The following chart shows that even on a price/sales ratio, which is sometimes more suited to evaluating growth companies, Hain is very highly valued for its group:
Click to enlarge.
No doubt value investors have stopped reading this article by now (if they started at all). What's left to hold onto for growth investors who might want to play this sector and invest in its leader?
Well, there's the old trick of finding an even higher valued company to compare Hain too, which brings us back to Annie's. While I didn't look up Annie's past earnings and revenues, based on initial analyst forecasts, the new company is very richly valued indeed: Annie's has a 56.14 forward P/E ratio for 2012, dropping to 47.61 and 39.18 for the next two years. The company's growth rate is 19.71%, which is lower than Hain's, and Annie's trades at a higher growth premium, with a PEG of 2.85. The market values these sorts of companies highly, which means that if Hain's can continue to deliver, the price may continue to soar.

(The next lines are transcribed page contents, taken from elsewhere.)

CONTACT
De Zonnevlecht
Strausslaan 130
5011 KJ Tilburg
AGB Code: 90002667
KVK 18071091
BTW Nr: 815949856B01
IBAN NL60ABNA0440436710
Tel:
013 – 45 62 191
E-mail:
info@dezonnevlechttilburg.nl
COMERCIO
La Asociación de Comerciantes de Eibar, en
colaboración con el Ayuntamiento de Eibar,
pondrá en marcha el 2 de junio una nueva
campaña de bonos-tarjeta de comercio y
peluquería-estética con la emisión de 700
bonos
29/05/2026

Other positives for Hain include its sound balance sheet. With a debt to equity ratio of .27, and a quick ratio of 1.17 (and no short-term debt, for that matter), the company faces very little overhang in the near-term. Also a positive for those who have held Hain's, but also those who believe the company could grow into a giant in this industry, is the fact that the stock has done extremely well. Yes, that's led to high valuations, but the habit of the market rewarding the company's performance has been established, which is a good sign.

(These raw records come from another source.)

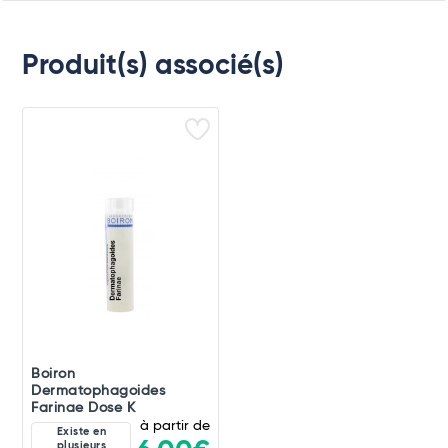
Produit(s) associé(s)
Boiron
Dermatophagoides
Farinae Dose K
à partir de
Existe en
plusieurs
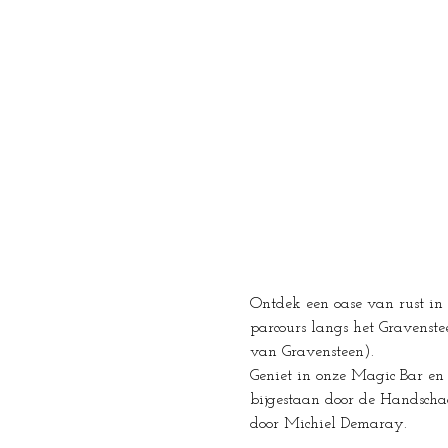
Ontdek een oase van rust in 
parcours langs het Gravenst
van Gravensteen).
Geniet in onze Magic Bar en
bijgestaan door de Handsch
door Michiel Demaray.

Does that make Hain's a healthy investment or an overly rich one? I'm staying away from the company because I have the growth slots in my two portfolios filled at the moment, and because those valuation numbers and the fact that the stock is near its 52-week high concern me from a timing perspective. For momentum investors or those who believe that the healthy eating trend is indeed in its early stages, and that Hain is the best way to play it, I would recommend waiting for the current pullback to pull a little bit farther: The company has dropped 6% off its 52-week high in the past seven days (as of Tuesday, June 5th's close) and with the current downturn in the market and its growth status, could drop to its pre-earnings levels of about a month ago, between 45-48. At say 45, the PEG would be 1.62, a more reasonable premium to pay for Hain's growth. The other pick in this group of stocks, based on these numbers, would be Dean Foods (incidentally, another Cramer pick).
Investing in strong secular trends is a good way to insulate a portfolio from cyclical and market-based shocks and to gain exposure to growth in new sectors. Unless one gets in on the ground-level of a trend, however, the price to get into a leading stock can be quite high. With Hain Celestial, the investor has to decide two things: is this indeed the beginning of the trend or are we already past the peak, and if the trend has room to run, is Hain a good vehicle to ride it?
Pricey as it may be, the answer to both of those questions may well be yes.